◆ **Data to process**:
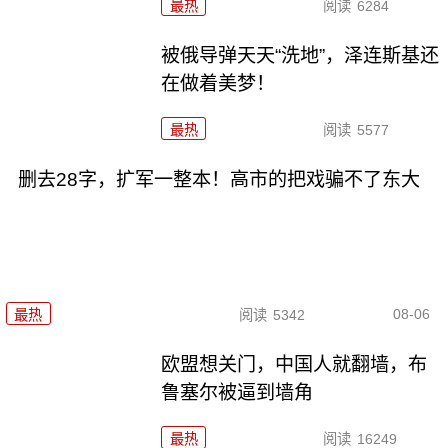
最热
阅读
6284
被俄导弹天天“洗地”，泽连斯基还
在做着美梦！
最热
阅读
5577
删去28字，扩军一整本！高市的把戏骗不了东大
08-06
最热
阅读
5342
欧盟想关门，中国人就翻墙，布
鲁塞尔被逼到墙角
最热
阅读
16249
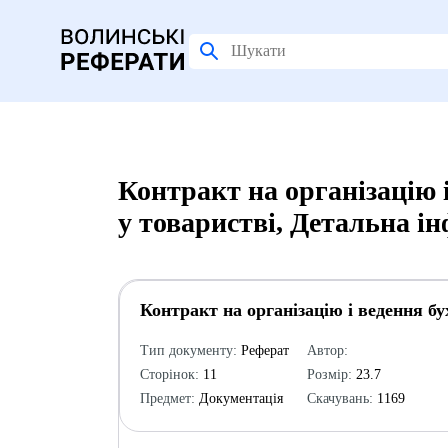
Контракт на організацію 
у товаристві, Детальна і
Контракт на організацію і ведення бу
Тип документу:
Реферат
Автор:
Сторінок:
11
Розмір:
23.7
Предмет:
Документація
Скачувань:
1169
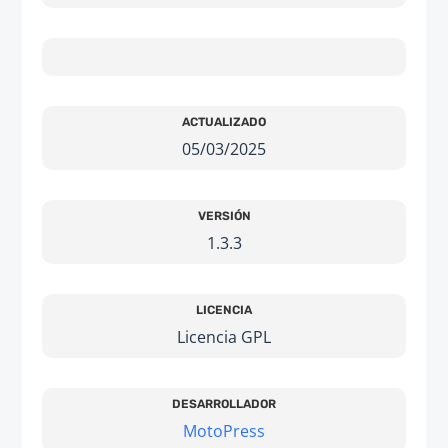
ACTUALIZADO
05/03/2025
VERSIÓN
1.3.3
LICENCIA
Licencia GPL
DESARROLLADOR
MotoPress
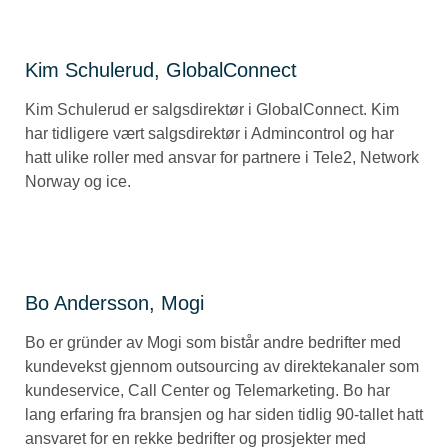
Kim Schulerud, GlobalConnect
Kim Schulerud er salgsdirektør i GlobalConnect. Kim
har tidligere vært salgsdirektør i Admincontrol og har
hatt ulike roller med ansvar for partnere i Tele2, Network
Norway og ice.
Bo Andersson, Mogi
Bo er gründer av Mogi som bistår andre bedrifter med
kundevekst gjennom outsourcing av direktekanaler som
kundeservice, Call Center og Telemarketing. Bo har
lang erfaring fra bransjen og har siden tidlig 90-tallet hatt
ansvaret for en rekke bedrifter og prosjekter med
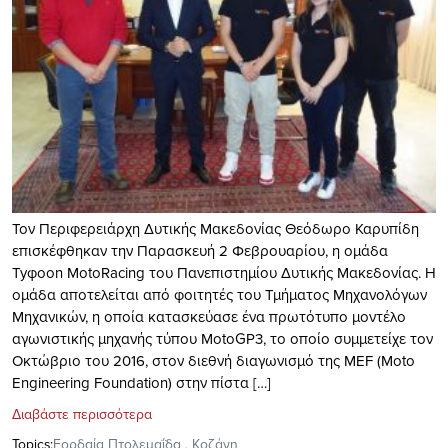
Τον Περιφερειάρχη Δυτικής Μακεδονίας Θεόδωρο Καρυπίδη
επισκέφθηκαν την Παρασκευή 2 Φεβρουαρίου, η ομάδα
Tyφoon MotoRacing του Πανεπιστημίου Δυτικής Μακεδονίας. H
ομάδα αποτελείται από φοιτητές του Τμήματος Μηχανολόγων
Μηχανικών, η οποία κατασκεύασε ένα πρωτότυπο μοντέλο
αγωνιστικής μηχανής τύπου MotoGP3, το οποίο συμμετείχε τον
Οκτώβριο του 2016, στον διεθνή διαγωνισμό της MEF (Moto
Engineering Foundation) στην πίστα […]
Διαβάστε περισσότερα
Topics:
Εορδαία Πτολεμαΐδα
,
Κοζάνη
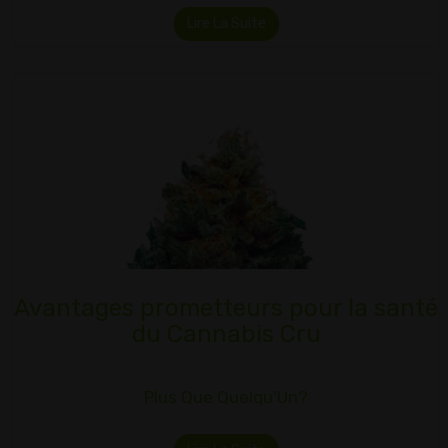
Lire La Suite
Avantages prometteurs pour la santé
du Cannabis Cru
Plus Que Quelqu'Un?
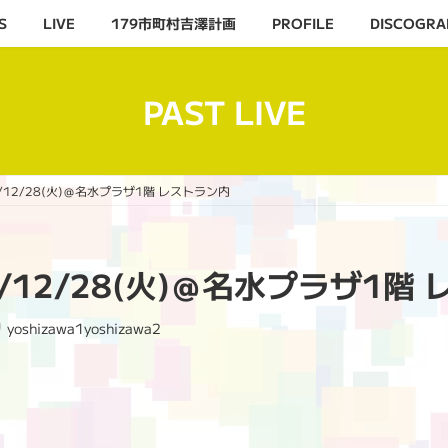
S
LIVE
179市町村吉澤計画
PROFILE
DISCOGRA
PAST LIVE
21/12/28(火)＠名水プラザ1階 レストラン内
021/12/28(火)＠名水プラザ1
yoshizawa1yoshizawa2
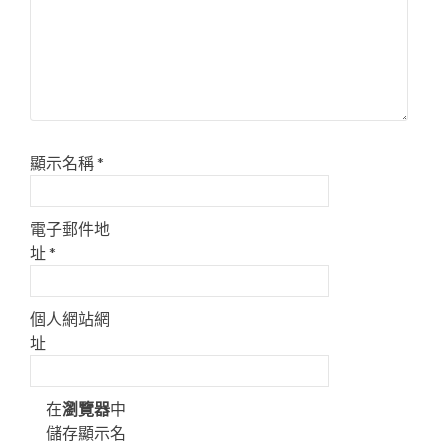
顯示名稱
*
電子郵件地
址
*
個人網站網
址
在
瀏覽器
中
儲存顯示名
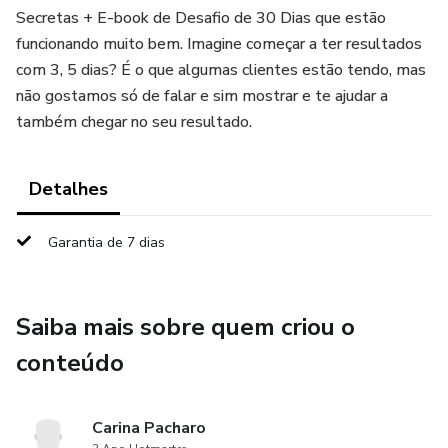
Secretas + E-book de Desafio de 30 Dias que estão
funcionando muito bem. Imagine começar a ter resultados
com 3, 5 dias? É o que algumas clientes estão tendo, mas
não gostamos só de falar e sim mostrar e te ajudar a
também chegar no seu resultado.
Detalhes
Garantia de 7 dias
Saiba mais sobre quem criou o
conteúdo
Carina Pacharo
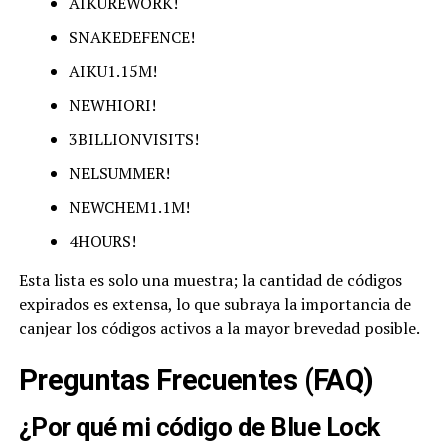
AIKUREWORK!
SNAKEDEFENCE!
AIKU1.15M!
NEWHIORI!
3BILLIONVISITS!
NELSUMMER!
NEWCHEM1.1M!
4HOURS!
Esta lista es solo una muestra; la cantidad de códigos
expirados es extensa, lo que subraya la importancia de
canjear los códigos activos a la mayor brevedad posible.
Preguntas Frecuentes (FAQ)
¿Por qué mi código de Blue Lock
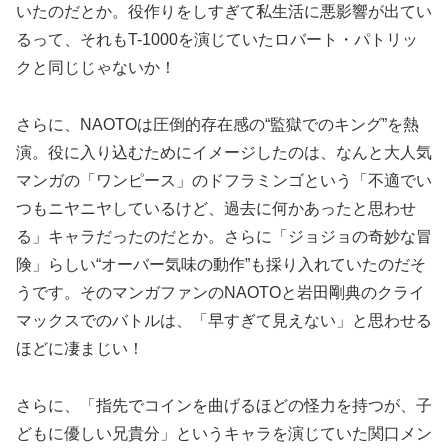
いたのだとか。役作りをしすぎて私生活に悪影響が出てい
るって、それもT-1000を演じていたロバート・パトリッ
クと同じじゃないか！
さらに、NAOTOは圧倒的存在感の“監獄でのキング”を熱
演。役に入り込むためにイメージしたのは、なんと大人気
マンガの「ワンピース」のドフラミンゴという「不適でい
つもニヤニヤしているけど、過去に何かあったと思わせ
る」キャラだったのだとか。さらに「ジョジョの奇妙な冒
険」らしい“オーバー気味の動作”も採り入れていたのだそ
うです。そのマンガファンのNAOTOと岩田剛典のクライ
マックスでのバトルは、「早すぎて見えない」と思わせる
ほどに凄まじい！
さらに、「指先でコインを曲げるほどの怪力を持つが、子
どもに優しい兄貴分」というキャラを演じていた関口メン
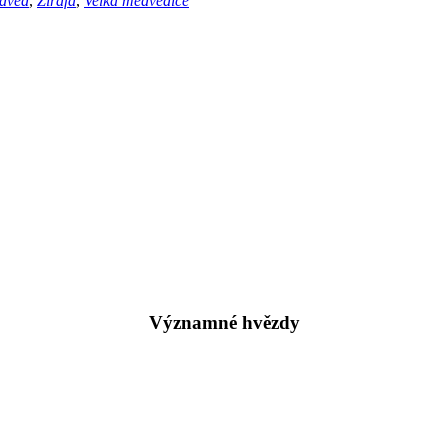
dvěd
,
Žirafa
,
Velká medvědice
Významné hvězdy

◆ **Instructions for the task**:
Only the number is needed here: how many lines of the listing include "bedrifter"?

◆ **Exercise output**:
2